I turned off my smartphone and headed with roughly hundred other people into the Gobi Desert to participate in the RacingThePlanet Gobi March ultramarathon. The seven-day race consisted of 250km course over six days at the end of July and the start of August.
Competitors have to carry everything they need during the race – minus water and tents – in their backpacks which usually weigh 10kg without the water.
The race was the very first running event I ever took part in. I had only started running 90 days before the race, so my only goal was tocomplete as many sections of the course as possible.
The first two days flew by, because I was running on adrenaline. The backpack felt light and the distance for each day seemed manageable. I became an expert in taking care of my blisters and my equipment. I was mesmerised by the landscape and even adjusted to sharing a tent and not showering. After couple of days, cleaning yourself with wet wipes feels like the most luxurious spa treatment.
On the third day, my inexperience as a long-distance runner started to show. I was excited to speed through a 2km downhill section followed by undulating sand dunes.
This resulted in a painful shin splint, which feels like someone inserting a very long needle between your leg bone and the muscle.
The injury wasn’t exactly the set-up I wished to have on the fourth day, at the beginning of the 80km long march. The pain was unbearable as I limped along, and the first 20km were the hardest of my life.
One thing the ultramarathon teaches you is that no matter how much you prepare for the race, your body will make the decisions for you in extreme conditions. If your body decides you are not running that day, there is nothing you can do about it.
At moments I was screaming in pain, well knowingly no one would hear me. I kept going. By the time I reached the 50km checkpoint, I was bawling my eyes out, proud of myself for making it that far.
At each 10km checkpoint of the long march I asked from the medical staff the maximum amount of painkillers allowed. For the next three days I would consume more painkillers than I would usually do in a year.

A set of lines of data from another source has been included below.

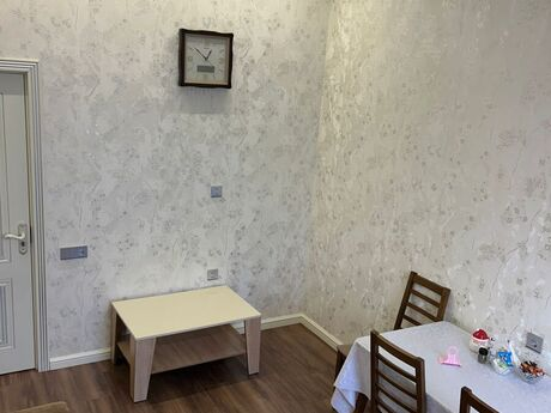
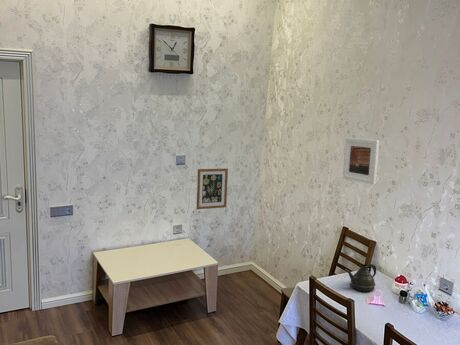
+ wall art [196,168,229,210]
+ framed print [342,137,380,185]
+ teapot [343,263,377,292]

Under normal circumstances I would have stopped running. , and I wasn’t the only one. By the second-last day the camp ran out of painkillers, including the racers’ personal supplies
By the last marathon-length day I couldn’t run any more. Going uphill and downhill was especially unbearable. I wanted to quit. I was tired, frustrated and hated how slow I was. My knight in shining armour arrived in the form a fellow participant.
Not only did he lend me one of his walking poles, he also said something very important. “I will not let you quit. I will drag you across the finish line by your feet if I have to.” Roughly 10km later I said the same words to him, when his energy levels dropped whereas I was feeling better.
Our encounter was nothing unusual. Towards the end of the week, especially after the long march, there are more and more people hugging each other saying “thank you for helping me to get through that stage, I could have not made it without you”.
When the last competitor of the day arrives in camp, everyone gathers at the finish line to give them a round of applause as well as much-needed hugs.
The race is so incredibly demanding both physically and mentally; even the top runners have dark moments.
To my great surprise, actually finishing the race was the least exciting part of the week.
Crossing the finish line, I felt nothing. I just stared at my medal feeling empty and not quite understanding what had just happened. To my even greater surprise, the week after the race was mentally the hardest.
Withdrawing yourself from a project that has taken everything you have both physically and mentally takes its toll. I wasn’t alone with this experience as post-race blues is a very common symptom among ultramarathoners. I had my biggest highs and most miserable lows during the race, confirming the old cliché that it is about the journey, not the destination.
Did I learn to love trail running in my process of becoming an ultramarathoner in 90 days? Yes. Once my toenails grow back I will definitely become one of those people who run along Hong Kong trails early on weekend mornings. The biggest obstacle in trail running, as most things in life, is actually starting.
On a seven-day ultramarathon there is more than plenty of time to stay with your own thoughts. And if there was one thing I learned along the process, it is that you are much more capable than you think. You just need to be patient about it and let the progress come. It is a marathon, not a sprint.